By RORY BARBAROSSA
By nearly any yardstick, 2011 was a tumultuous year for LGBT rights. In Florida, the courts upheld the constitutionality of gay adoptions. Nationally, on Sept. 20, the White House announced the final dismantling of the Pentagon’s 20 year-old Don’t Ask, Don’t Tell (DADT) policy, to the applause and dismay of Americans of virtually all political stripes.
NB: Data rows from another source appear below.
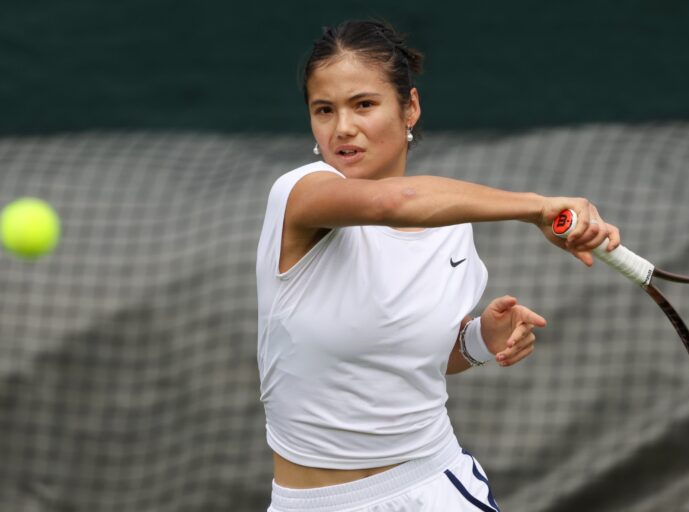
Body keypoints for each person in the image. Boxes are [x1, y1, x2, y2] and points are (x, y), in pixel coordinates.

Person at [256, 19, 620, 512]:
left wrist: (479, 340)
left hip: (433, 488)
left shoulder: (451, 230)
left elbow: (408, 355)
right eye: (325, 110)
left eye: (363, 104)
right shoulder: (299, 194)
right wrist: (537, 208)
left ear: (410, 107)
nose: (342, 128)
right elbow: (396, 201)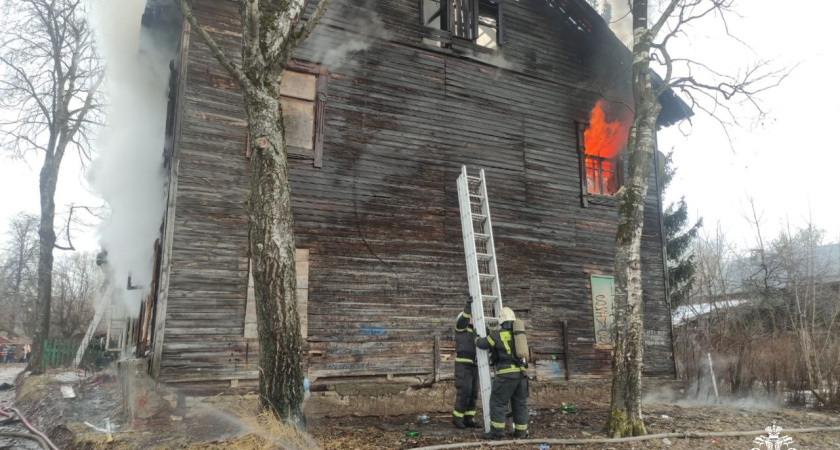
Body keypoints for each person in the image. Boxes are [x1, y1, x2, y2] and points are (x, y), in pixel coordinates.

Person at [475, 307, 529, 439]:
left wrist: (475, 338)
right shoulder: (518, 335)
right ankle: (521, 432)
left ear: (501, 321)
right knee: (520, 404)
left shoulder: (497, 335)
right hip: (521, 375)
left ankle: (497, 432)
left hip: (506, 375)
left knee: (498, 402)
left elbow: (483, 344)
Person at [453, 296, 479, 429]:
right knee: (464, 391)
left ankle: (469, 418)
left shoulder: (476, 330)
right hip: (463, 365)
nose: (471, 319)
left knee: (474, 393)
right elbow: (464, 318)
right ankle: (457, 418)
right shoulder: (460, 328)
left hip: (475, 365)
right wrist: (468, 306)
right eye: (470, 318)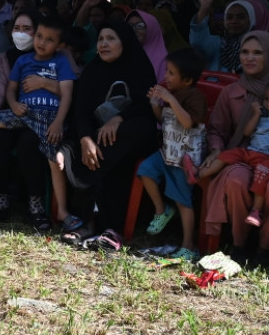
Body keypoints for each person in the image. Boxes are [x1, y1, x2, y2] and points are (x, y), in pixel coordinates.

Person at [0, 17, 79, 231]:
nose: (39, 41)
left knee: (34, 146)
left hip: (48, 119)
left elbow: (72, 91)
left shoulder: (62, 58)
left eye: (27, 29)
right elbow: (5, 87)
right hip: (20, 113)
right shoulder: (11, 58)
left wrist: (45, 86)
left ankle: (39, 206)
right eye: (17, 28)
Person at [57, 21, 159, 239]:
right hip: (101, 140)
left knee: (134, 129)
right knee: (109, 159)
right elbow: (80, 109)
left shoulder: (139, 66)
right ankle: (108, 228)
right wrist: (85, 140)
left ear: (125, 42)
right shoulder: (93, 70)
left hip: (131, 137)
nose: (104, 44)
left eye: (111, 38)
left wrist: (119, 119)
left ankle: (89, 222)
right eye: (101, 39)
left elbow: (147, 106)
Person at [198, 30, 269, 265]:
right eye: (245, 52)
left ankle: (263, 248)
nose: (249, 58)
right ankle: (239, 243)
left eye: (257, 53)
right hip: (239, 156)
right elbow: (216, 129)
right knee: (236, 180)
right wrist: (217, 149)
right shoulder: (231, 92)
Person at [133, 48, 207, 261]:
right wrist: (156, 104)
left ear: (188, 80)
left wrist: (170, 100)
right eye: (167, 71)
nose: (166, 76)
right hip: (167, 152)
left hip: (185, 159)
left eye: (172, 73)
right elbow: (163, 121)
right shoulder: (172, 95)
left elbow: (187, 122)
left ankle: (188, 245)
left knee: (184, 201)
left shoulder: (195, 96)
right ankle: (162, 209)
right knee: (145, 170)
The point was driven home in November with the “kiss seen ‘round the world” between U.S. Navy Petty Officer 2nd Class Marissa Gaeta and Petty Officer 3rd Class Citalic Snell.
Also last year, as Proposition 8 opponents and supporters in California take their collective legal and election battles to the next ballot referendum, New York lawmakers, Republicans as well as Democrats, approved marriage equality in the Empire State on June 24.
On the international front, Secretary of State Hillary Rodham Clinton illustrated in clear language that the Obama administration has drastically changed its foreign policy relating to gay rights in a historic speech in Geneva, Switzerland on Dec. 6. Recognizing that homosexuality is still criminal in 76 countries, Clinton urged the world’s leaders to grant LGBT people “the full measure of liberty, the full experience of dignity, and the full benefits of humanity.”
Echoing Obama’s shift and Clinton’s injunctions, the UN Human Rights Council for the first time in history passed a resolution supporting global LGBT rights, expressing “grave concern at acts of violence and discrimination, in all regions of the world, committed against individuals because of their sexual orientation and gender identity.”
Elsewhere internationally, British Prime Minister David Cameron announced his commitment to a course of “how, not if” in implementing full civil marriage rights for LGBT couples, and to have the legislation in place within the lifetime of the current parliament. In Australia, the governing Labor Party also announced its support for full marriage equality.